Russlands Reifenimporte steigen um 25 Prozent bei nahezu stagnierender Nachfrage
Russlands Importe von Pkw-Reifen stiegen im ersten Halbjahr um 25 Prozent, während der Sell-out-Markt nahezu stagnierte und die Inlandsproduktion sank, berichtete RBC. Das wachsende Ungleichgewicht erhöht das Risiko überhöhter Lagerbestände und eines schärferen Preiswettbewerbs.
Importe wachsen schneller als der Endverkauf
Russlands Importe von Pkw-Reifen legten im ersten Halbjahr um 25 Prozent zu und wuchsen damit deutlich schneller als die Nachfrage der Endkunden, berichtete RBC. Der Sell-out-Markt — also der Verkauf des Einzelhandels an Autofahrer — verzeichnete im selben Zeitraum nahezu kein Wachstum.
Damit gelangten zusätzliche Importmengen in einen Markt, dessen Aufnahmefähigkeit sich kaum verändert hatte. Für Distributoren und Händler besteht das Problem nicht allein im höheren Importvolumen, sondern in möglichen Bestandsaufbauten entlang der Lieferkette. Vor der Saison bestellte Reifen könnten in den Lagern verbleiben, falls die Käufe der Autofahrer nicht anziehen.

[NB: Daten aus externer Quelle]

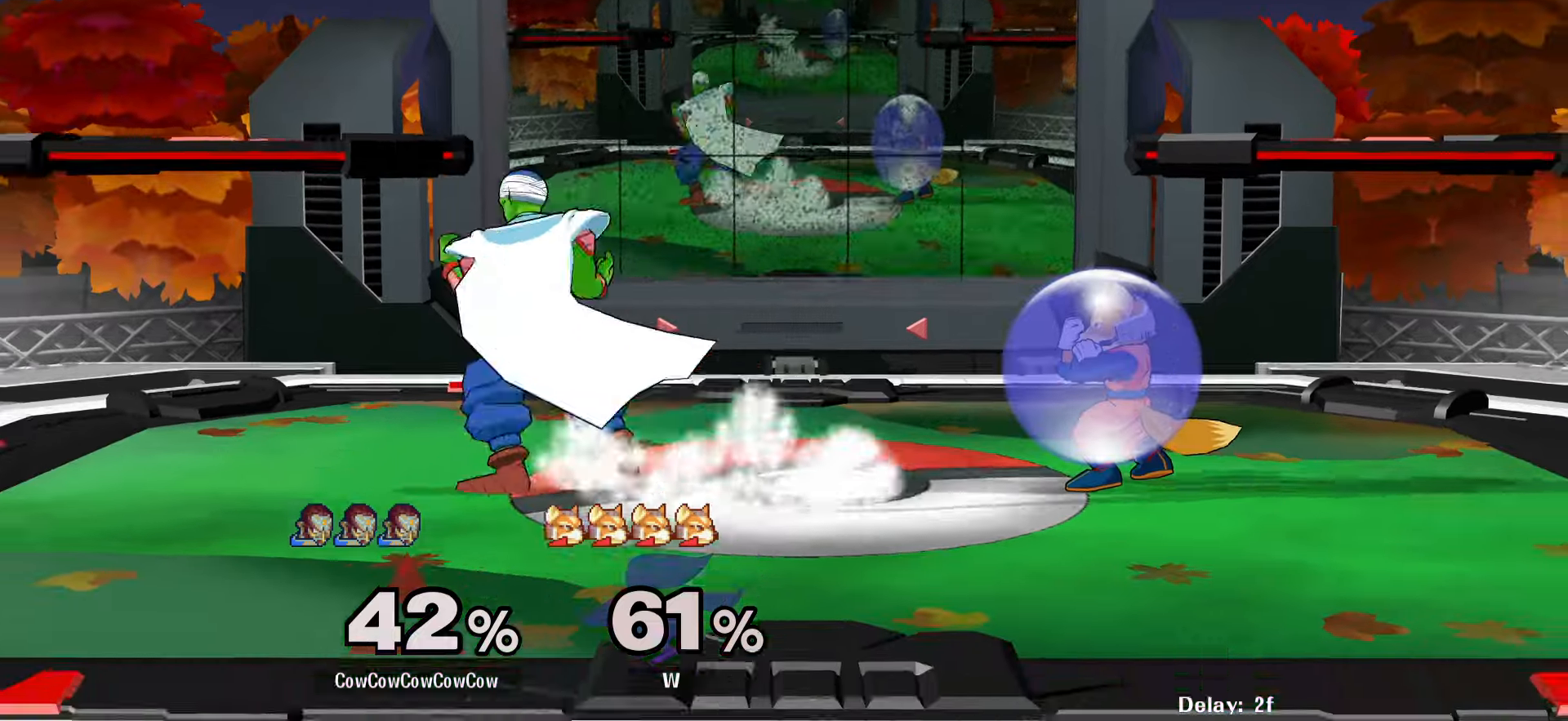
{"buttons": ["DPAD_RIGHT"], "events": [[17, "DPAD_LEFT", "down"], [84, "DPAD_RIGHT", "down"], [117, "DPAD_LEFT", "up"], [434, "Y", "down"], [500, "Y", "up"]]}
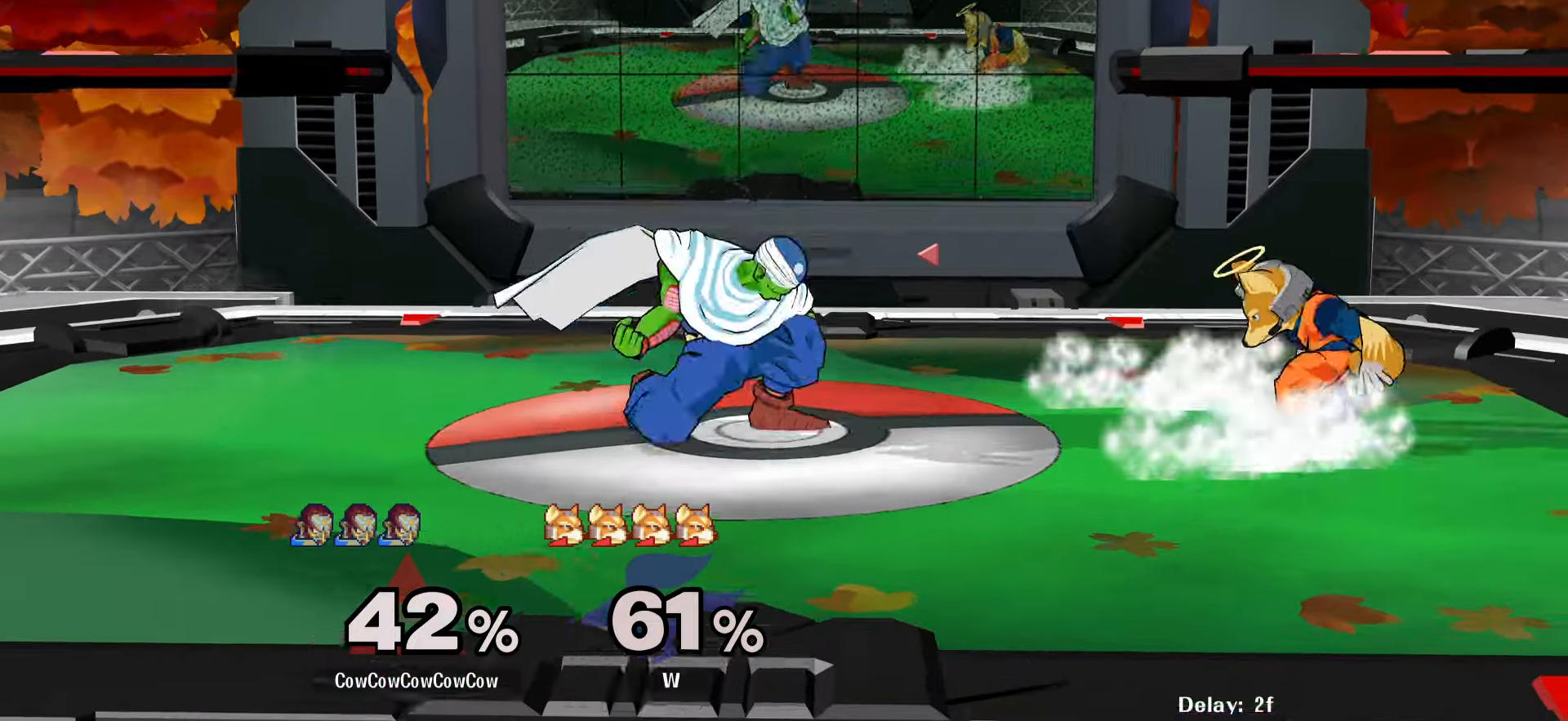
{"buttons": ["Z"], "events": [[117, "C_RIGHT", "down"], [300, "DPAD_DOWN", "down"], [317, "Z", "down"], [367, "C_RIGHT", "up"], [484, "DPAD_DOWN", "up"], [484, "DPAD_RIGHT", "up"]]}
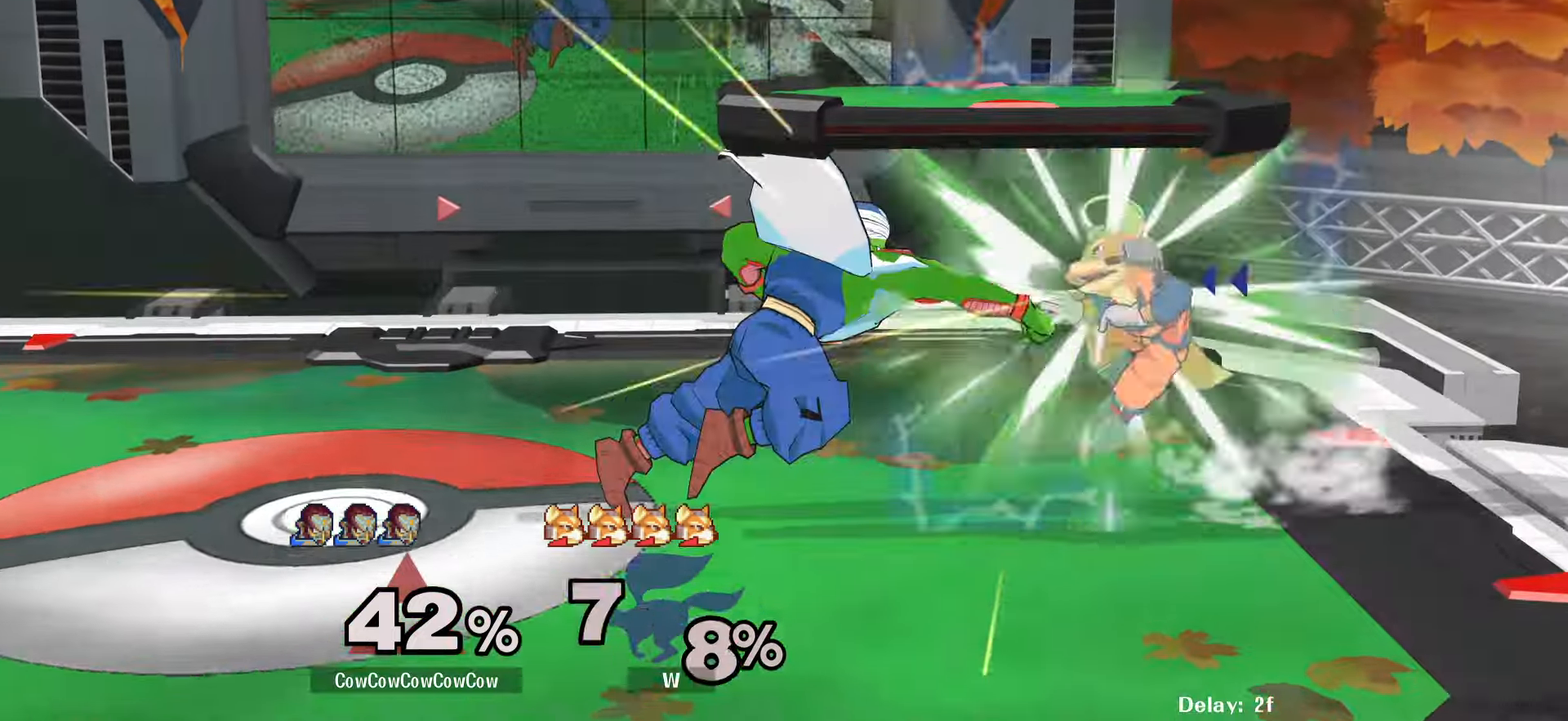
{"buttons": ["DPAD_LEFT"], "events": [[34, "Z", "up"], [284, "DPAD_RIGHT", "down"], [467, "DPAD_RIGHT", "up"], [500, "DPAD_LEFT", "down"]]}
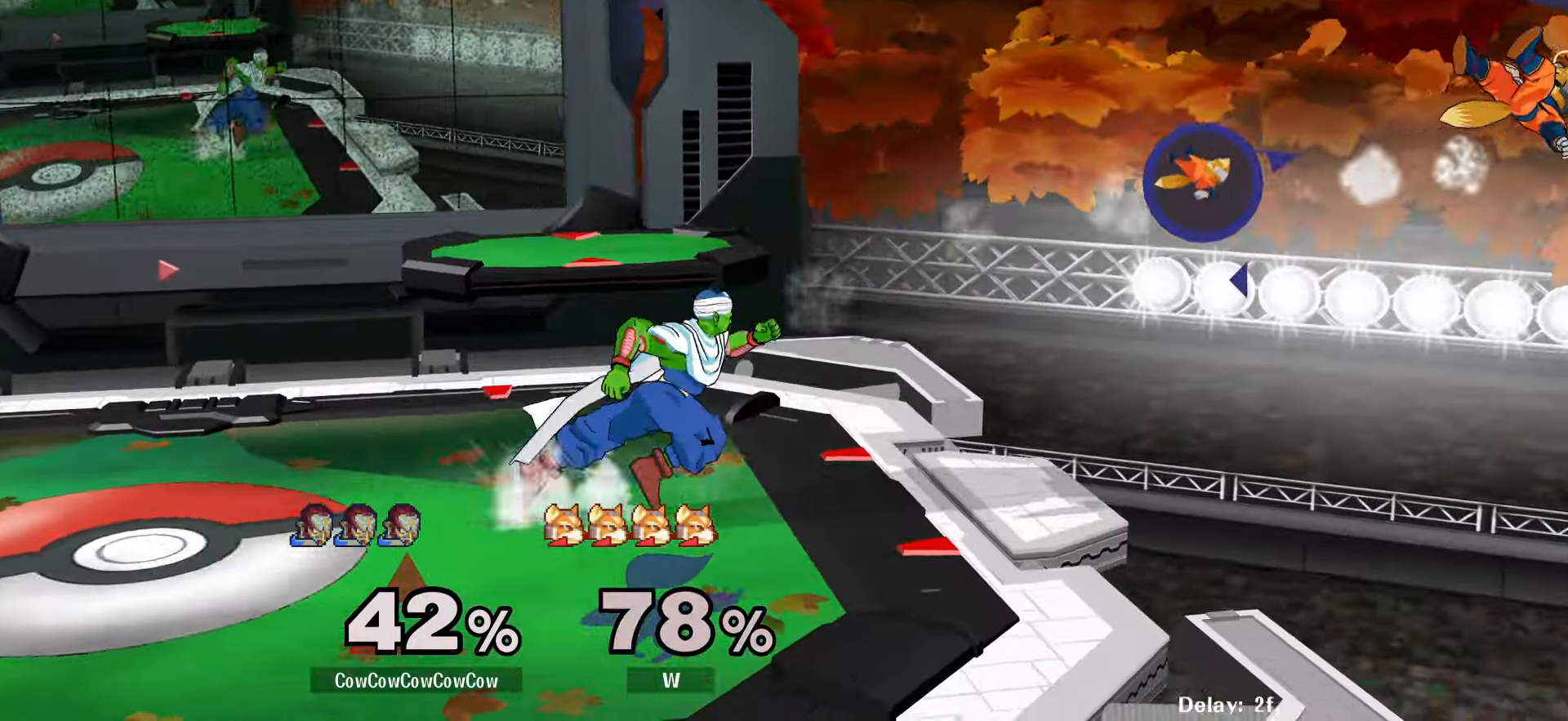
{"buttons": [], "events": [[67, "DPAD_RIGHT", "down"], [134, "DPAD_LEFT", "up"], [267, "DPAD_LEFT", "down"], [267, "DPAD_RIGHT", "up"], [350, "DPAD_RIGHT", "down"], [400, "DPAD_LEFT", "up"], [500, "DPAD_RIGHT", "up"]]}
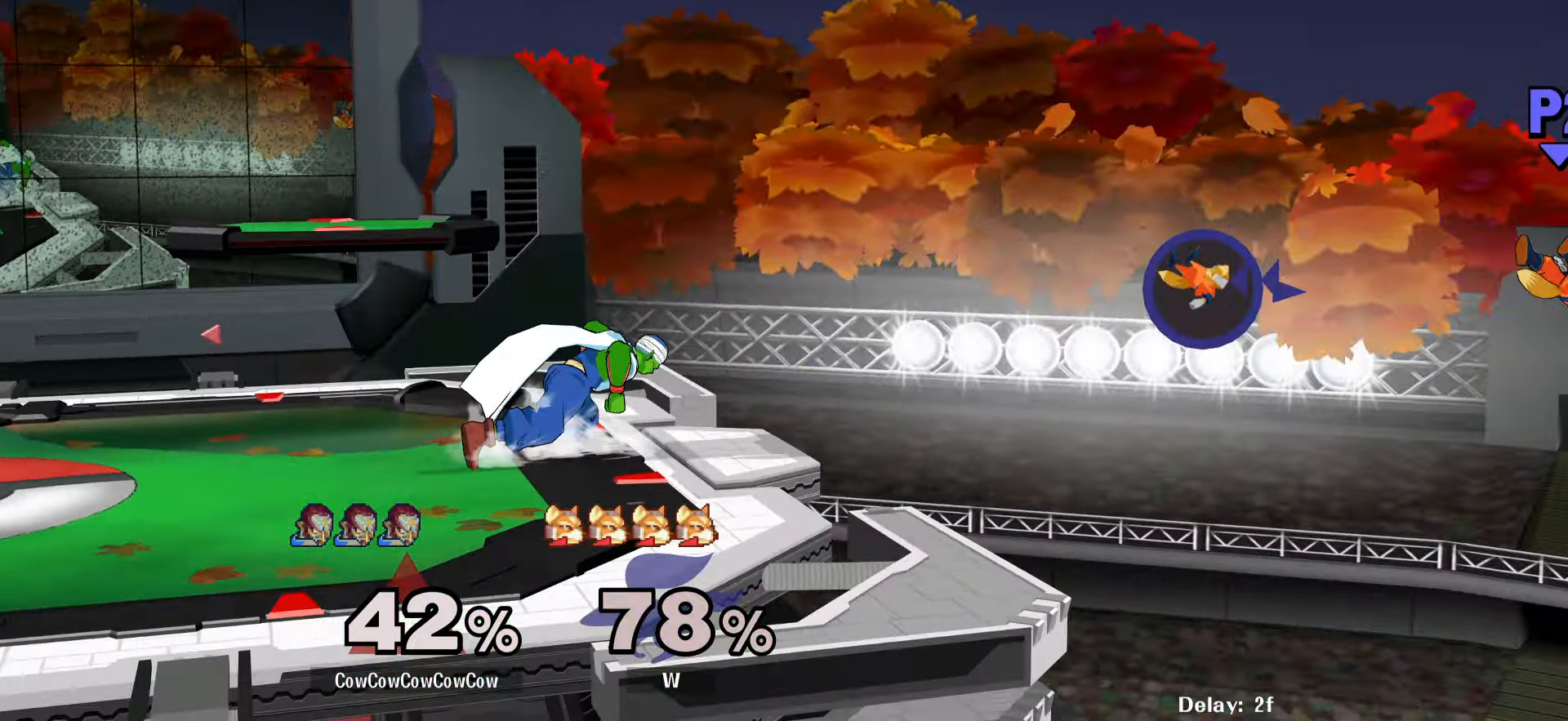
{"buttons": ["DPAD_RIGHT"], "events": [[34, "DPAD_LEFT", "down"], [84, "Y", "down"], [117, "DPAD_LEFT", "up"], [117, "DPAD_RIGHT", "down"], [150, "Y", "up"], [200, "C_UP", "down"], [267, "C_UP", "up"]]}
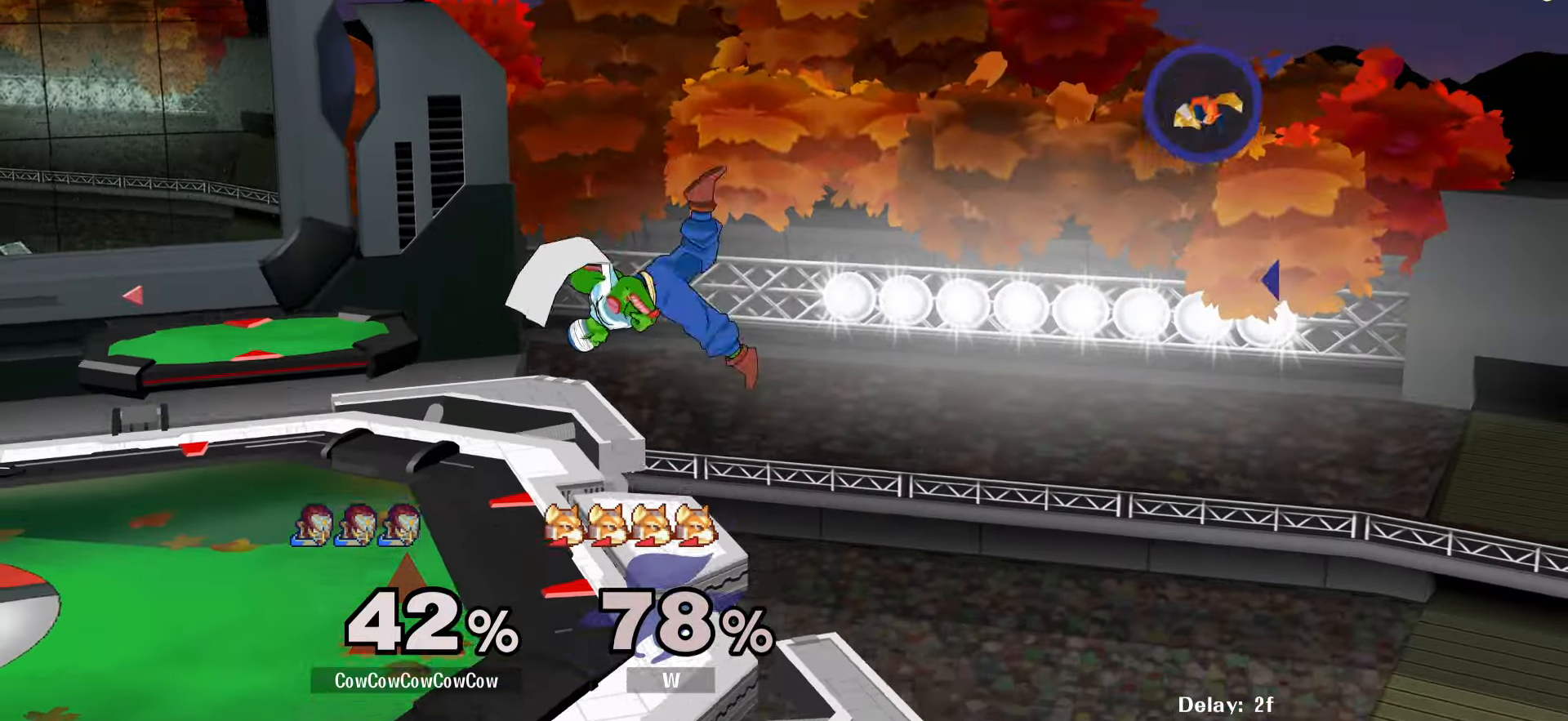
{"buttons": [], "events": [[200, "DPAD_RIGHT", "up"]]}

Inlandsproduktion entwickelt sich gegenläufig
Die russische Reifenproduktion ging im Berichtszeitraum zurück, meldete RBC. Der niedrigere lokale Ausstoß gleicht den Importanstieg teilweise aus. Zugleich verschärfen die gegenläufigen Entwicklungen den Wettbewerb zwischen russischen Herstellern und ausländischen Lieferanten um eine weitgehend stagnierende Einzelhandelsnachfrage.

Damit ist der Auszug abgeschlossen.